# Retrieving Problem



## jas (Mar 31, 2009)

Oscar is six months old and used to retrieve pretty enthusiastically but lately he just either runs towads the object slowly, gets there, picks it up then puts it down and starts sniffing at somnething else, or he will just run towards it and then just go off in a different direction. Any idea how i can get him interested in it again? Ideally, I'd like to work him so this is quite an issue! This is not guaranteed to happen all the time but its 50/50 at the moment. When he does return to me, I give him lots of praise and he gets a reward once he has finished.


----------



## bobbyh09 (Sep 4, 2009)

JAS, I have a 7 month old and when he was about 5 or 6 months he did the same thing you are talking about.. I just kept working with him and giving him praise and rewards.. Now at 7 months he does it pretty much automatically.. I am working him in the field with Pigeons and he retrieves everytime in the field.. I have found tha when we are in the back yard he thinks its more of a game and still gets destracted by different smells and such.. I would just say to stay with it.. I think it will come around.. 
Its amazing how my pup knows the difference between the back yard and everywhere else.. I think he will be fine in the field.. Hope this helps!!


----------



## Waldo (Sep 2, 2009)

My Brittany is a very reluctant (well OK I have given up throwing dummies, toys, etc) in the yard, but drop a bird or a duck and she is on to it in a flash. I think some dogs can tell the difference and find anything other than the real thing a bit of a boring, kind of like an insult to their intelligence. Some have sugested to me to work backwards from real game towards dummies other than the traditional progression from dummies to game, might be worth a try?
Cheers,
Waldo


----------



## gunnr (Aug 14, 2009)

Time to change the location and the game. 

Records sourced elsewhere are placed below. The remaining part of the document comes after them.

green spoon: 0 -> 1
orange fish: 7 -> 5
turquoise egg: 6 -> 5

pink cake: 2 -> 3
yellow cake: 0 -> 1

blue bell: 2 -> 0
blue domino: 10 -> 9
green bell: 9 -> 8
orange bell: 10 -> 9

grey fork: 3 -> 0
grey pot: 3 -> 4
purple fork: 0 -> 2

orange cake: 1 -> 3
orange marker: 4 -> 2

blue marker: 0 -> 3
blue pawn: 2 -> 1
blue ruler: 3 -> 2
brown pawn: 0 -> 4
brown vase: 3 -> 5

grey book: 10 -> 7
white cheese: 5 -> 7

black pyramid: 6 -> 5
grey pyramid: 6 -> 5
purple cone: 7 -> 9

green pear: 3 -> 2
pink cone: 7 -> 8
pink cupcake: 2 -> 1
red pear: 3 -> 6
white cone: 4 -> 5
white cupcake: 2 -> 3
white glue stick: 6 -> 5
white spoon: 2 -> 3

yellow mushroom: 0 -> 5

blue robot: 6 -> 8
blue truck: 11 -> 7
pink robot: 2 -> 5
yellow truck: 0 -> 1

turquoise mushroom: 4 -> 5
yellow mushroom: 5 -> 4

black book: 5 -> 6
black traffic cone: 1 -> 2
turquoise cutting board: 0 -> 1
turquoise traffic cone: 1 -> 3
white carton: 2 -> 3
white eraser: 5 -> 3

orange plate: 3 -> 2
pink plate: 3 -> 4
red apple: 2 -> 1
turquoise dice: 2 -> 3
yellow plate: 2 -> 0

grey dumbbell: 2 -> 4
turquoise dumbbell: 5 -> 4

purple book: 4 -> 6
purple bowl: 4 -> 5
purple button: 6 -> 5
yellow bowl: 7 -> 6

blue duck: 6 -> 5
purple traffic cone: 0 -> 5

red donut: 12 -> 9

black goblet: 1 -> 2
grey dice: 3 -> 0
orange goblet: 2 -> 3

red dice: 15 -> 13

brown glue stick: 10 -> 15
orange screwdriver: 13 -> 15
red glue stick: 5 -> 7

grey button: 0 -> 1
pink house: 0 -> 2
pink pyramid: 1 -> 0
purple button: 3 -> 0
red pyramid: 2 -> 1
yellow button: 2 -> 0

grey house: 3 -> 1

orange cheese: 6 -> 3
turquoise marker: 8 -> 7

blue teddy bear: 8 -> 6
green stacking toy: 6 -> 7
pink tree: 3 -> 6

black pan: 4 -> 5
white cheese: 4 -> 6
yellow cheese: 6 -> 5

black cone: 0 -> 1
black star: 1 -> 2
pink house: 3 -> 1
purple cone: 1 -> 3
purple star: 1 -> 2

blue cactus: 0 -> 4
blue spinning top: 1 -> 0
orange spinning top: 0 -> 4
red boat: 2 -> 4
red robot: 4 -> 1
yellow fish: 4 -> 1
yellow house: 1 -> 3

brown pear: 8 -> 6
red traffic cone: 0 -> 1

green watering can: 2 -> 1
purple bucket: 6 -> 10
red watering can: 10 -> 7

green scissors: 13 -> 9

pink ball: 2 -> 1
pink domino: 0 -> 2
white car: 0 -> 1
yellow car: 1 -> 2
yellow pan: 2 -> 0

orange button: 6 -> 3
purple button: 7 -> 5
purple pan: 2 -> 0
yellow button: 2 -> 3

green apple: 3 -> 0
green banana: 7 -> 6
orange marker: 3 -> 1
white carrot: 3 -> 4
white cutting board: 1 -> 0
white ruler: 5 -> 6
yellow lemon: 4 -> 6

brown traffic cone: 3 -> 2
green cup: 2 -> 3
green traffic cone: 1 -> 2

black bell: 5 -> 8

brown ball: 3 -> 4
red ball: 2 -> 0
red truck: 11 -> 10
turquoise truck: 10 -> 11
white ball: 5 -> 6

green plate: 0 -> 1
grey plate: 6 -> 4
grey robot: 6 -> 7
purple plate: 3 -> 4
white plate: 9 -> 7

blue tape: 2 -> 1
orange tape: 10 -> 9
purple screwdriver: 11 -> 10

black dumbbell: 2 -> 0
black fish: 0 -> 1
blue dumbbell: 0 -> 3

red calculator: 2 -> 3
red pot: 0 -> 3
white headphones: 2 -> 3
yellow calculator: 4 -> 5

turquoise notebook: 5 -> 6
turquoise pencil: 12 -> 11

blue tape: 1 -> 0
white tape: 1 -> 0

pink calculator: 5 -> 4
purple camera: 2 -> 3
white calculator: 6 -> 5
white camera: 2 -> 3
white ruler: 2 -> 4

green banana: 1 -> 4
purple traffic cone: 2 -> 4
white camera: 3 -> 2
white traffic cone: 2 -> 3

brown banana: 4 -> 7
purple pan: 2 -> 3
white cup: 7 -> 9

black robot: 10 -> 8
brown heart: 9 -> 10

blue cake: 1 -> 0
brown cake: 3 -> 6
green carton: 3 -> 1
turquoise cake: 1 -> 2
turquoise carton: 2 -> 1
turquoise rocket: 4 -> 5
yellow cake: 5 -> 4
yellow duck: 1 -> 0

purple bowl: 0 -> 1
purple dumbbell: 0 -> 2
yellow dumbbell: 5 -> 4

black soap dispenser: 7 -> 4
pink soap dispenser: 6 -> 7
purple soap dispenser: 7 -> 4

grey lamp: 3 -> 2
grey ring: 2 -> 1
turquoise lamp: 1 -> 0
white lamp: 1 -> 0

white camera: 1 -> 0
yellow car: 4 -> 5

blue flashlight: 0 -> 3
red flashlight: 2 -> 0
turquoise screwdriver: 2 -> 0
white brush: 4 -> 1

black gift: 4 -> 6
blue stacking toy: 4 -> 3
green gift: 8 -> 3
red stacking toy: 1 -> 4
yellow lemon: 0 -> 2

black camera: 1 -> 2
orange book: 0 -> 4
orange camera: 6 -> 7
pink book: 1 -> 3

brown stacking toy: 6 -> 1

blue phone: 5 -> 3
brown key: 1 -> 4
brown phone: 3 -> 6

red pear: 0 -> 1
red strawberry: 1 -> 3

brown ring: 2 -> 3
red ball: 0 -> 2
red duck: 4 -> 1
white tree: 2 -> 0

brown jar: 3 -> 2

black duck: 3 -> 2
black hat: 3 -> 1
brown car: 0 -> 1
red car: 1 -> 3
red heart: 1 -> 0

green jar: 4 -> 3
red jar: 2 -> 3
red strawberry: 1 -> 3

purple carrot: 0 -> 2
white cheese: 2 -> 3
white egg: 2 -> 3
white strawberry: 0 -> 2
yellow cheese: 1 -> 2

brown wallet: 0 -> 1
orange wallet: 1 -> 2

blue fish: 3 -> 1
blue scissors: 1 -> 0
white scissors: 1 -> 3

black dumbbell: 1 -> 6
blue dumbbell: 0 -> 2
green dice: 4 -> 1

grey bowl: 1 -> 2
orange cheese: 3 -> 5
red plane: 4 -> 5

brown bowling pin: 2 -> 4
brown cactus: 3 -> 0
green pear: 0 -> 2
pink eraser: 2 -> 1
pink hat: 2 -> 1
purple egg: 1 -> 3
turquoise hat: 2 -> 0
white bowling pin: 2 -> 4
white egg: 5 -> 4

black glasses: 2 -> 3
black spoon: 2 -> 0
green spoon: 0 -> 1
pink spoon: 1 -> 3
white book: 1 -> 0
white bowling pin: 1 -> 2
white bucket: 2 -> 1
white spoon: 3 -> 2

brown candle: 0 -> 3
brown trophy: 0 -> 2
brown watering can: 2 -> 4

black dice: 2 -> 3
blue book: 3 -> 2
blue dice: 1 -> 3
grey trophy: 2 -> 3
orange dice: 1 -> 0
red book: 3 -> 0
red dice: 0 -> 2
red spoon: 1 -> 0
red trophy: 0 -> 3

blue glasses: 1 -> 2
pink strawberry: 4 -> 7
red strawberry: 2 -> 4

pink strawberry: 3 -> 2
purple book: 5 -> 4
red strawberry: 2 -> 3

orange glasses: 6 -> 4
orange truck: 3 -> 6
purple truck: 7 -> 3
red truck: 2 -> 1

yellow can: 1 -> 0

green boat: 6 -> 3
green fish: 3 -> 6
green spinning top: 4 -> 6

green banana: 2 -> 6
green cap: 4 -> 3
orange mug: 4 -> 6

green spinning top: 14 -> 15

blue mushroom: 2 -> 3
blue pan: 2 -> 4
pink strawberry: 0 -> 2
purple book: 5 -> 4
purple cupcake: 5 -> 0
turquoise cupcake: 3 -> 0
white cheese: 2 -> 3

 Try attaching some game bird feathers to a training buck, and wrapping it in bridal veil really tight. If you can get ahold of a real quail(dead) wrap that in one of those orange sacks from the grocery store. It can be kept frozen in the freezer, but put it in a ziploc bag. Keep mixing up the reward also. Sometimes after one, two or three retrieves. He's too young for Force Fetch training in my opinion, so just try to keep him interested.
They do change on birds though. I had one that would retrieve an object about 8 times and then game over. A real bird was a way different story.


----------



## Ruby (Oct 15, 2009)

Hi,
I'm having the same problem with my 5 1/2 month old. She used to be so keen, now she chases item enthusiastically, picks it up and then drops it again as if she's bored! I try to give her loads of praise and she comes running back very proud of herself...but minus said item!!! I guess there's just way too many interesting smells around!!
I have noticed she seems to prefer it if the thing bounces a lot!
xx


----------